Personal information
- Full name: Diamantino Leong
- Date of birth: 8 October 1986 (age 39)
- Place of birth: Dili, East Timor, Indonesia
- Height: 1.80 m (5 ft 11 in)
- Position: Goalkeeper

Team information
- Current team: Carsae
- Number: 1

Senior career*
- Years: Team / Apps / (Gls)
- 2004–2005: Rusa Fuik / 3 / (0)
- 2005–2009: F C Zebra
- 2009–2012: Rusa Fuik
- 2013–2014: F C Zebra
- 2014–2015: Rusa Fuik
- 2015–2016: Carsae
- 2016-2018: Boavista fc Timor

International career^{‡}
- 2003–: Timor-Leste / 14 / (0)

= Diamantino Leong =

Football player

Diamantino Leong, also known as Ady or Adi (born 8 October 1986 in Dili, East Timor) is a football player. He is the current goalkeeper for the Timor-Leste national football team and Carsae FC.

==Club career==

===Rusa Fuik===

In Rusa Fuik he played 3 matches in the National Championship of Timor Leste

===Zebra Football Club===

At the Age of 18 Leong made his senior debut for Rusa Fuik . On that match, he performed well and in national league of East Timor. During his time at Rusa Fuik he establish himself as a number one shot stopper.
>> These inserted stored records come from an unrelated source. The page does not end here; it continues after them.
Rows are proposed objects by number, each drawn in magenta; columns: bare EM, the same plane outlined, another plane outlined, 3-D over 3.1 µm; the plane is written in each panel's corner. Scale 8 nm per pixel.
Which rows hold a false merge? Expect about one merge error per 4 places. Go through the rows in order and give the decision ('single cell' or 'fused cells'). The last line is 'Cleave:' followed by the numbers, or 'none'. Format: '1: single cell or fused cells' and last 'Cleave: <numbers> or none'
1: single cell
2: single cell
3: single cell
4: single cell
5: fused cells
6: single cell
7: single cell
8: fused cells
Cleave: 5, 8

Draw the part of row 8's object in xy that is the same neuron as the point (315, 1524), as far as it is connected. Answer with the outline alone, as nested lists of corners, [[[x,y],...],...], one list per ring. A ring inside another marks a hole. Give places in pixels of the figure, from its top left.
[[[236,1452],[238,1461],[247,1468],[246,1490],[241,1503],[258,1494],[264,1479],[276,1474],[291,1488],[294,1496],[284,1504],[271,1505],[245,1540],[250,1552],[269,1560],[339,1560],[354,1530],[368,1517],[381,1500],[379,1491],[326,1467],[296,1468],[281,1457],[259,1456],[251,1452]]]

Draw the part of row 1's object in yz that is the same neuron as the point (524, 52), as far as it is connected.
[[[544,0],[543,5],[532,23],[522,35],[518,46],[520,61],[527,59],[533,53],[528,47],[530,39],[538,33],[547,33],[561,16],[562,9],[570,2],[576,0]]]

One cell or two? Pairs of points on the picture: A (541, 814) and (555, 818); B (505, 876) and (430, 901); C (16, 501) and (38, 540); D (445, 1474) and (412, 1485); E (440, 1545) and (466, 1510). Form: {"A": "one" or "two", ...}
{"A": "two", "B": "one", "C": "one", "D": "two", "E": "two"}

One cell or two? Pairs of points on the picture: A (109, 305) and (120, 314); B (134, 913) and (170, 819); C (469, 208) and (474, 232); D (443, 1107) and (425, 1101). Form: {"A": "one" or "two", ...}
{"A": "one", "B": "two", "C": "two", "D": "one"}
As a result of that he got called up to play for national team of Timor-Leste to play Tiger Cup.
He played 39 matches for fc Zebra.

He plays for two giants clubs in East Timot Which is: Rusa Fuik then F.C. Zebra, besides being the head of goalkeeper Timor-Leste national football team.

==International career==
Leong has made several appearances for the Timor-Leste national football team, including two 2010 FIFA World Cup qualifying matches. Leong made his senior international debut in the 2004 AFC Asian Cup qualification against Sri Lanka national football team on 21 March 2003 when he was aged 16 years 164 days.